A key theme of the Financial Services Inquiry (FSI) was on banks holding more capital to insure against the higher demand for mortgage lending. However, J.P. Morgan banking analyst Scott Manning says the FSI should focus more on banks adopting a proactive approach to risk – where they try and reduce the risk in the first place, as opposed to insuring against the risk.

“In our view, more consideration should be given to actually reducing the probability of default rather than focussing on increasing capital requirements. In simple terms, this should form part of simple day-to-day risk management at the individual bank level with the overall benefit of reducing system risk in the event of large macro shocks,” he said.  

J.P. Morgan’s latest Australian Mortgage Industry Report says Australia should look to the UK for sensible macro-prudential policy. 

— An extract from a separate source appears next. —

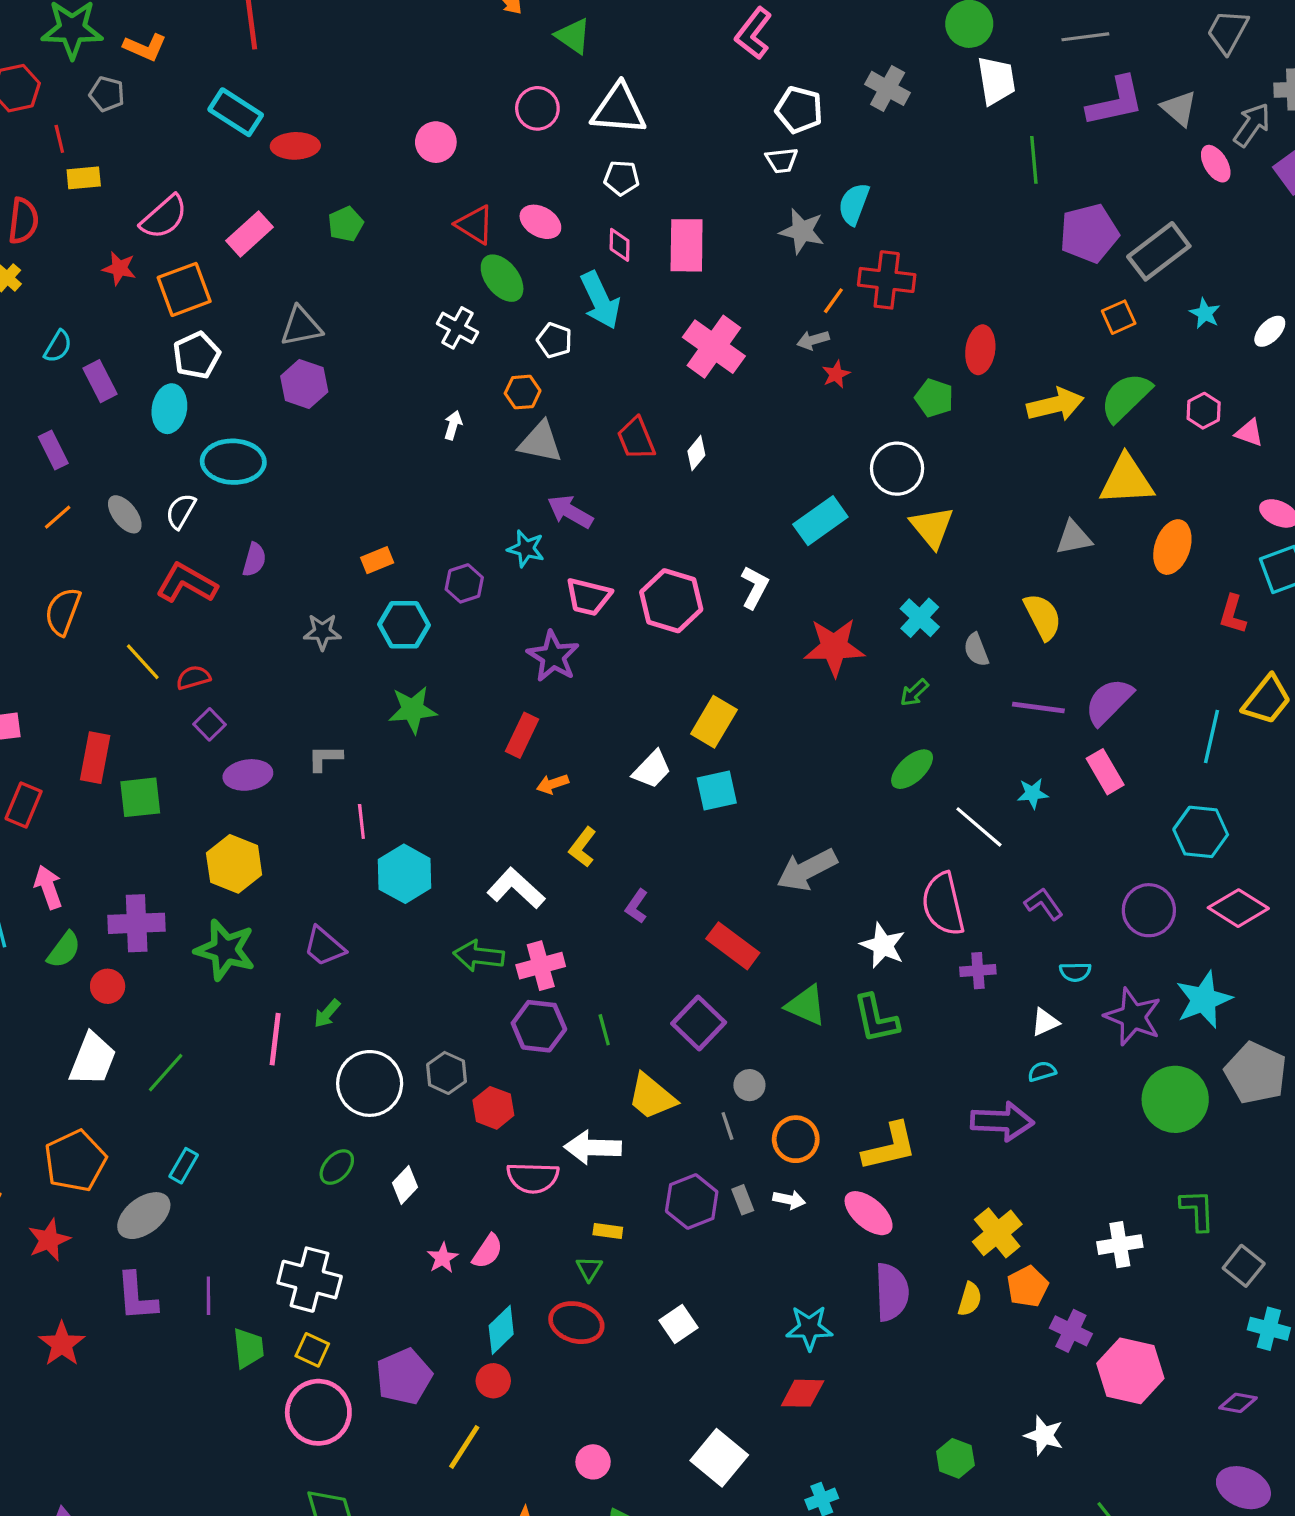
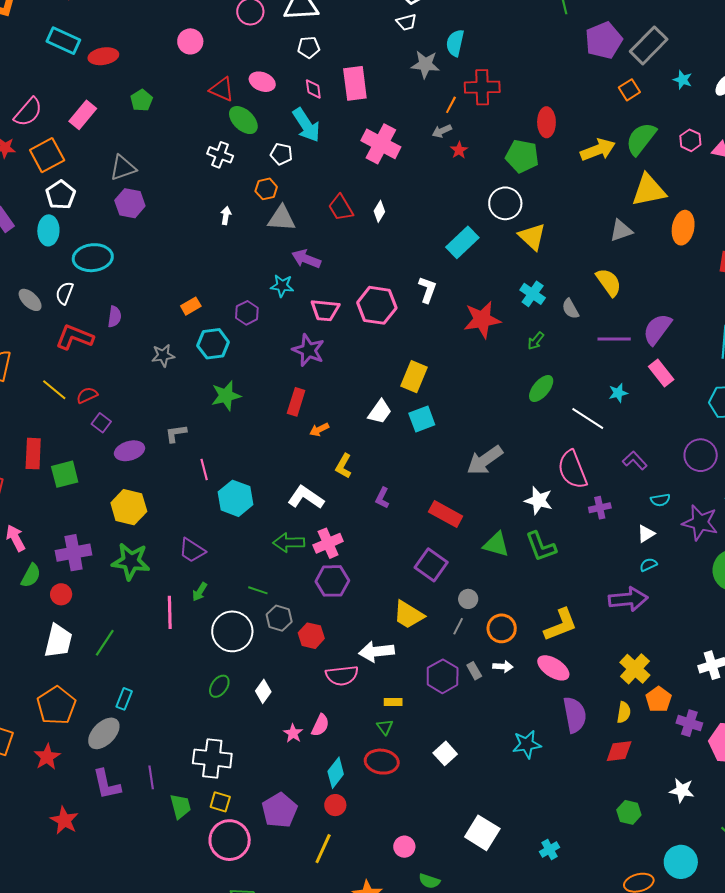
green pentagon: (934, 398) -> (522, 156), size x1.4
green line: (604, 1030) -> (258, 590), moved, turned -48
gray line: (727, 1126) -> (458, 626), turned 54
red diamond: (803, 1393) -> (619, 751), moved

The report argues that one alternative measure to strengthen the system and combat lending risk should be an increase in the interest rate buffer from 2% to 3%, when assessing a borrower’s ability to afford their mortgage. This is following the lead of the UK, who increased their interest rate buffer after house prices rose by 20% over the last 12 months.

"Rather than ask the banks to hold more capital relative to the risk they are taking, why not aim to reduce the risk they are taking relative to capital levels?" the report asks.